**练习题目 A**
列出介绍简单并行计算方法的这篇文章中所称基于CPU的全部并行计算技术。
**练习题目 B**
请给出介绍简单并行计算方法的这篇文章的后续内容，紧接其最后一句写起。

**提取文本**
----
简单并行计算技术方法研究

这篇文章主要写给我们这些非计算机专业的又要写程序、实现算法的人，有的连多线程都不会，所以这里就说些不需要大篇幅修改程序就可以简单实现的并行计算。

这边把并行计算分为2类，基于CPU的多线程处理、基于异构架构的并行计算（如GPU等）。基于CPU的主要有：OpenMP、TBB、PPL、Parallel、IPP等，基于异构的并行计算主要有OpenCL、CUDA、AMP等。以上我也没有全部使用过，这里只介绍部分，以后用了再补充吧。

名称解释
线程锁，是指如果线程没有抢到线程锁，那么线程就会被阻塞，线程所在的CPU会发生进程调度，选择其他进程执行。
并行计算（Parallel Computing）,是指同时使用多种计算资源解决计算问题的过程，是提高计算机系统计算速度和处理能力的一种有效手段。

OpenMP

使用条件：语言 C/C++、Fortran，编译器 Sun Studio、Intel Compiler、Microsoft Visual Studio、GCC（但不仅限于），这里只介绍了对for循环的优化

使用要点：

开启编译器OpenMP开关：如VS，点击工程的Properties，弹出菜单里，点击 Configuration Properties->C/C++->Language->OpenMP Support，在下拉菜单里选择Yes。

应用头文件：#include <omp.h>

加入并行计算：在for循环前面加上#pragma omp parallel for

线程锁：#pragma omp critical{…}
完整例程：

#include <iostream>
#include <omp.h>
int main()
----
**所给数据**
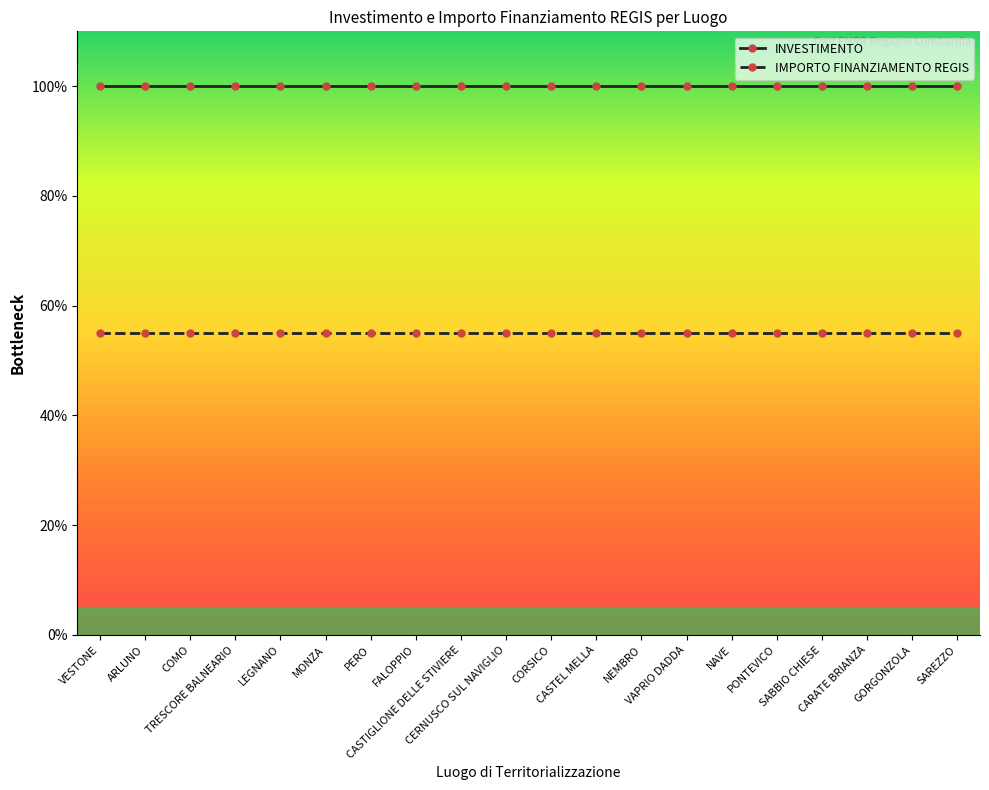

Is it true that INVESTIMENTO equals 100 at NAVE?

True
----
**参考答案 A**
OpenMP、TBB、PPL、Parallel、IPP

**参考答案 B**
{
    int sum = 0;
    int a[10] = {1,2,3,4,5,6,7,8,9,10};
    int coreNum = omp_get_num_procs();//获得处理器个数
    int* sumArray = new int[coreNum];//对应处理器个数，先生成一个数组
    for (int i=0;i<coreNum;i++)//将数组各元素初始化为0
        sumArray[i] = 0;
#pragma omp parallel for
    for (int i=0;i<10;i++)
    {
        int k = omp_get_thread_num();//获得每个线程的ID
        sumArray[k] = sumArray[k]+a[i];
    }
    for (int i = 0;i<coreNum;i++)
        sum = sum + sumArray[i];
    std::cout<<"sum: "<<sum<<std::endl;
    return 0;
}

注意：
对于for循环的优化，其本质是每个核分段处理，例如 for (int i=0;i<40;i++) 而CPU有4个核心，这CPU0 处理i=0~9,CPU2处理1=10-19…以此类推，所以在每次循环有前后影响时应注意不要使用并行处理。
延伸阅读：
openMP的一点使用经验 - yangyangcv - 博客园.html
http://www.cnblogs.com/yangyangcv/archive/2012/03/23/2413335.html
OpenMP创建线程中的锁及原子操作性能比较
http://blog.csdn.net/drzhouweiming/article/details/1689853

Parallel

使用条件：.NET Framework 4以上

使用要点：
添加命名空间：using System.Threading.Tasks
使用一下方法代替for、foreach：
Parallel.For(int fromInclusive,int toExclusive,Action<int, ParallelLoopState> body)
Parallel.ForEach<TSource>(IEnumerable<TSource> source,Action<TSource> body)
完整例程：

using System;
using System.Threading.Tasks;

public class Example
{
   public static void Main()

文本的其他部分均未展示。